### Source passage

Start

22

I have just started programming for Neural networks. I am currently working on understanding how a Backpropogation (BP) neural net works. While the algorithm for training in BP nets is quite straightforward, I was unable to find any text on why the algorithm works. More specifically, I am looking for some mathematical reasoning to justify using sigmoid functions in neural nets, and what makes them mimic almost any data distribution thrown at them.

Thanks!

Anshul Porwal
  • 223
  • 1
  • 2
  • 4

1 Answers1

25

The sigmoid function introduces non-linearity in the network. Without a non-linear activation function, the net can only learn functions which are linear combinations of its inputs. The result is called universal approximation theorem or Cybenko theorem, after the gentleman who proved it in 1989. Wikipedia is a good place to start, and it has a link to the original paper (the proof is somewhat involved though). The reason why you would use a sigmoid as opposed to something else is that it is continuous and differentiable, its derivative is very fast to compute (as opposed to the derivative of tanh, which has similar properties) and has a limited range (from 0 to 1, exclusive)

End

### Instructions for the task
What range does the forum thread above give for the sigmoid function?

[Records from a collection]

Start

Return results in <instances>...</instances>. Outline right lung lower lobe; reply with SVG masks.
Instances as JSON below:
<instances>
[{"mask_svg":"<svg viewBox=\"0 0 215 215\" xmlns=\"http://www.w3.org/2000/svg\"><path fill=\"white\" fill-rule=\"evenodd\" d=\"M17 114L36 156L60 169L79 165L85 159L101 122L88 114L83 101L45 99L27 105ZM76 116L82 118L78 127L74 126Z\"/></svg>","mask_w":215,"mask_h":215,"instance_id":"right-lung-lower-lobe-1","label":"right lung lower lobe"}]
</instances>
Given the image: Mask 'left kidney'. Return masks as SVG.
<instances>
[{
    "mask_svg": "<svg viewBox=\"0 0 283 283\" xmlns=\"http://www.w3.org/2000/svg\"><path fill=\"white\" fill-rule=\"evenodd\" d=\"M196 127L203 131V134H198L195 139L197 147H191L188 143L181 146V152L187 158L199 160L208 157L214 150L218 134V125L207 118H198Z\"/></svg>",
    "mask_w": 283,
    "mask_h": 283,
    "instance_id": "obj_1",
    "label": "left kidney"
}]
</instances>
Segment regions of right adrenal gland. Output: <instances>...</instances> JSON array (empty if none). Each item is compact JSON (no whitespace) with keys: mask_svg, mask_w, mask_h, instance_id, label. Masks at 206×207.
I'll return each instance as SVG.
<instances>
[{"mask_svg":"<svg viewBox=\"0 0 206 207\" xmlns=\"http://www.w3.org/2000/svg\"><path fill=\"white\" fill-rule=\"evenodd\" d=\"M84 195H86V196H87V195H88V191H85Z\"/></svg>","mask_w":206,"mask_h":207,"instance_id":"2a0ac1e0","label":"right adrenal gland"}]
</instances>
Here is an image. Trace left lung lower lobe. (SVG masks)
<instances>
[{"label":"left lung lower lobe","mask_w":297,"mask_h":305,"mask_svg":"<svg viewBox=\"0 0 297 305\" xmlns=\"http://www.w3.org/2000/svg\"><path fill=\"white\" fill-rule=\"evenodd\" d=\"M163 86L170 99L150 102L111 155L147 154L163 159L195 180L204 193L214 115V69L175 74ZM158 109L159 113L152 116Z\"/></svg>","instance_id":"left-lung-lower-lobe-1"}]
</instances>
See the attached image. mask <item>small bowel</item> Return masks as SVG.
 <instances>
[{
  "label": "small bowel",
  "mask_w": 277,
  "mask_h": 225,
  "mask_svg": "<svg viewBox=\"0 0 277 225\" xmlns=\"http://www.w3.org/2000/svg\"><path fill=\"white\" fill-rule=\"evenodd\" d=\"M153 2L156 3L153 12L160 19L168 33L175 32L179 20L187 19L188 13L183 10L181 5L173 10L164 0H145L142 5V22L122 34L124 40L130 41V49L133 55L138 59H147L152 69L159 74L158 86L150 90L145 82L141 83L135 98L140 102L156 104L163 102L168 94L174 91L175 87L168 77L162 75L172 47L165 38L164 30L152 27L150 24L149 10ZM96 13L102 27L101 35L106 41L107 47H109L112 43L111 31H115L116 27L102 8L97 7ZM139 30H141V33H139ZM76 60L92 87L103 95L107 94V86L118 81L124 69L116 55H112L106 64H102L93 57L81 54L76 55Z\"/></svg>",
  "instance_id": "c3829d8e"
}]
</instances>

End

### Expected answer
From 0 to 1, exclusive.